Since He’s already been called upon, I could then transition straight into my conversation with God about my expanding girth. “Lord, please forgive me for my lack of restraint… But it was carrot cake with cream cheese frosting!”
I’m not ashamed of my bigness. If there’s ever a hurricane I’ll be the hero, keeping little children from being swept away. “Hang on to Orca kids, here comes the big blow!”
People on airplanes don’t respond well when I’m loaded aboard. Big people don’t like to fly anyway. I think if people were meant to fly, God would’ve created us on the fifth day along with the birds. I just can’t see myself performing a barrel roll. There’s a safety mechanism in my brain, and it gets louder with age. It screams, “Don’t let your butt elevate over your head.”
I like travelling by car—I feel safe in my car, and I like to drive real fast.
I’ve noticed a trend. People whose bodies can only move slowly, under their own power, tend to get more speeding tickets than the rest of the populous. It’s the only time we can accelerate.
Though this ample body has slowed, the old thinker can still speed along nicely. My demitasse is one of those simple pleasures I’d rather not be without, and which hastens the electrical impulses in my brain. When it comes to my jolly java, I’ve developed quite a discriminating palate. By taste and aroma, I’m able to distinguish from which continent each crop of the blessed beans were grown. In fact, I’m good friends with Juan Valdez, the founder of Coffee Growers of Colombia. He’s the guy pictured alongside his mule on bags of Colombian coffee.

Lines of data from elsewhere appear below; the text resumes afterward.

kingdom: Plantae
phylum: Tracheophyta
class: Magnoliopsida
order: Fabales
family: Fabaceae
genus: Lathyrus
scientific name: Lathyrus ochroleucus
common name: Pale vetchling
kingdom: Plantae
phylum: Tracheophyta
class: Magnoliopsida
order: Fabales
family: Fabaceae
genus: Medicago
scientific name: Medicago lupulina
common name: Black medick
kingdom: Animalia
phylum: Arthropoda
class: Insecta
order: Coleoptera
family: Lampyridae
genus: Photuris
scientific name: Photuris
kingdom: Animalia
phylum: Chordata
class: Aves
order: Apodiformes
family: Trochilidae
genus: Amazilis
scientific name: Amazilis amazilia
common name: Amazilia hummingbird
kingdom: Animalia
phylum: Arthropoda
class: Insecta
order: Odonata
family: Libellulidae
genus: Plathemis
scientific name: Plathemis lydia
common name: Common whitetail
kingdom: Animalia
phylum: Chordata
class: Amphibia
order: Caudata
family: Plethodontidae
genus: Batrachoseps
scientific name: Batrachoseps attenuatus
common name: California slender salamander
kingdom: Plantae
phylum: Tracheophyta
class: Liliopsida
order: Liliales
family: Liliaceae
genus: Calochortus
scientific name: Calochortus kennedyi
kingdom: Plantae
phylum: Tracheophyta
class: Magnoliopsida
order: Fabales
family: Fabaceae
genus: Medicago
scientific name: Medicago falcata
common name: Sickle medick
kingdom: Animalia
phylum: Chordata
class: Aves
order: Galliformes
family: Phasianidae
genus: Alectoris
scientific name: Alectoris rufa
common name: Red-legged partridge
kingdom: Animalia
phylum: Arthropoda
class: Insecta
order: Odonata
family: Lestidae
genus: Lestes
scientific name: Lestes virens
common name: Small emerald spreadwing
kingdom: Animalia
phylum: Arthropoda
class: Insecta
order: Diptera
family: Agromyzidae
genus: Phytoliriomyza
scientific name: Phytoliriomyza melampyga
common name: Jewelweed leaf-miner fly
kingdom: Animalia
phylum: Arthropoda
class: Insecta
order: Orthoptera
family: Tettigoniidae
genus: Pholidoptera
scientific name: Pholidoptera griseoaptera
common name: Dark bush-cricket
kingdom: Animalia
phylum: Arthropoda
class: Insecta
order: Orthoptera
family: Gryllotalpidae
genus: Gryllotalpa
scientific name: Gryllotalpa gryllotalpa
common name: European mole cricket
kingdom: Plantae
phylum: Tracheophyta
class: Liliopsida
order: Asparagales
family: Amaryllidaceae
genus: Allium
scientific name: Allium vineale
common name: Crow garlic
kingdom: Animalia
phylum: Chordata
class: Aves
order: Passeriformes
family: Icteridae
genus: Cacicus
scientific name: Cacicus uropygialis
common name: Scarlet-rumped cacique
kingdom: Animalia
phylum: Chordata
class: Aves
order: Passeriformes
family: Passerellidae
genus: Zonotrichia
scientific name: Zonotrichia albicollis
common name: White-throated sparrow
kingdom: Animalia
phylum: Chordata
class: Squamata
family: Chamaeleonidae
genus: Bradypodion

Juan’s mule and I hit it off pretty good too. Her name is Eskielda, after the Spanish word for, left: izquierda. You see, she always travels in whichever direction her left ear happens to lean. So, Juan pierced that ear, and run a piece of catgut through there to steer ol’ Eskielda in the direction he wants her to go. She’s the whole reason Colombian coffee has become so popular. It never really tasted that good, until one day Juan, me, and Eskielda were hauling a load of them caffeinated nuggets to market.
When we stopped to rest, that rascal Eskielda tore into one of those burlap bags and started lapping up the beans and swallowing them whole. She must’ve eaten thirty pounds of them. And back then, Juan was a poor man. He couldn’t afford to lose them beans. So, we waited until they passed on through to the other end and got them back.
Now here’s the part I really shouldn’t tell, because I promised Eskielda I’d keep quiet, but Juan has passed on now, so I guess it’s alright. When we made camp and brewed up a pot of that special Eskielda blend, it nearly knocked our socks off! It was the best durn coffee we’d ever tasted. Something inside that old mule had seasoned them beans just right. And ever since then, the same process has been repeated over and over.
Maybe I shouldn’t tell this part either, but I will. While we were following behind that mule, picking up what she dropped from her hind end, Juan accidentally scooped up some peyote buttons into the mix too. A little while after we drank that coffee, Eskielda broke out in song. She sang all three verses of “Cielito Lindo”. She has such a good baritone voice, and she sang so beautifully that Juan and I both started crying. Then we watched a mesquite tree melt into the rocks and fell asleep.
This is the first time the secret to Juan’s success has ever been aired, and I just pray that Eskielda won’t hold it against me for spilling the beans. I’d really hate to have her kicked-off at me.